ЗАДАНИЕ: Выпишите из отрывка письма дословно всё, что стоит между «Зачем вы трудились, дражайший» и «никуда не годится.», включая эти слова.

ОТРЫВОК ПИСЬМА:
================
30 октября 1830 года

Строитель вам и Наумовым кланяется.


Письмо 5

Молитвами святых отцов наших, Господи Иисусе Христе, Боже наш, помилуй нас.

Возлюбленнейший о Господе Павел Петрович!

Усерднейше желаю Вам здравствовать и радо­ваться о Господе. Ваше приятнейшее письмо и при оном письмо от Михаила Васильевича с 5 рублями я получил от Ивана Наумовича, а пос­ле от него же и чемодан с шубою и прочими ве­щами. Должен я благодарить вас за особенное внимание и заботливость о нуждах моих, что весьма трогает мое сердце и наполняет оное приятнейшими ощущениями. Извещаю вас, как принимающего во мне большое участие, что я ре­шился постричься, что идет уже о мне представ­ление в Синоде к мантии и архиерей дает Семи­городную пустыню, из которой принужден был я выехать по причине притеснений строителя. Весьма радуюсь сему событию, которое может доставить мне кусок хлеба без отягощения моих родителей и прочих ближних, а для некоторых любящих меня о Господе — спокойный приют. Знаю, что и вы сему порадуетесь, от обильной вашей ко мне любви. Впрочем, предвидится сначала и некоторый труд, по причине малого коли­чества благонамеренных из числа братии. Слава Богу, что ваше здоровье находится в лучшем состоянии, желаю и впредь вам здравствовать душевно и телесно. С приезда в Вологду я чув­ствую себя хуже и по всему замечаю, что климат Семигородной особенно здоров.

Дядюшке Дмитрию Ивановичу сказывал от вас поклон, так как и Владимиру Алексеевичу, кото­рый на днях женился. Писем образцовых напи­салось три. Дополнения к сочинению не начинал, зане от различных превратных обстоятельств смя­тесе мысленное око мое и сердечная тишина по­дернулась волнами, как поверхность воды от ду­нувшего ветерка. Книгу «Основания российской словесности», сочинение Никольского, не могу вам доставить, потому что в ней нуждаются до­машние, в коих я менее уверен, нежели в Вас, и потому лучше желаю огорчить Вас, нежели их.

Зачем вы трудились, дражайший мой, присы­лать ко мне чемодан, подушки, ложки, мешок; все это, вы сами видели, для меня было не нуж­но, а нужна точно одна шуба, которую надеюсь опять к вам переслать, когда Бог приведет сде­латься настоятелем; прочие же вещи по оказии к Вам перешлю ныне, кроме белья, которое, ка­жется, уже никуда не годится.
================
[Текст, извлечённый постранично]
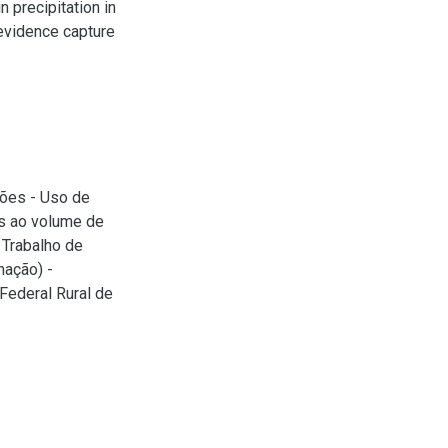
n precipitation in
 evidence capture
ões - Uso de
os ao volume de
 Trabalho de
mação) -
Federal Rural de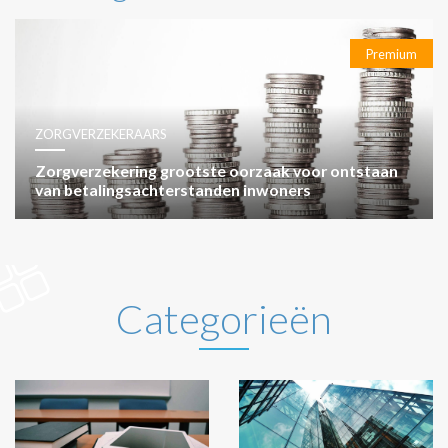
Premium
ZORGVERZEKERAARS
Zorgverzekering grootste oorzaak voor ontstaan
van betalingsachterstanden inwoners
Categorieën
================
ОЖИДАЕМЫЙ ОТВЕТ:
Зачем вы трудились, дражайший мой, присы­лать ко мне чемодан, подушки, ложки, мешок; все это, вы сами видели, для меня было не нуж­но, а нужна точно одна шуба, которую надеюсь опять к вам переслать, когда Бог приведет сде­латься настоятелем; прочие же вещи по оказии к Вам перешлю ныне, кроме белья, которое, ка­жется, уже никуда не годится.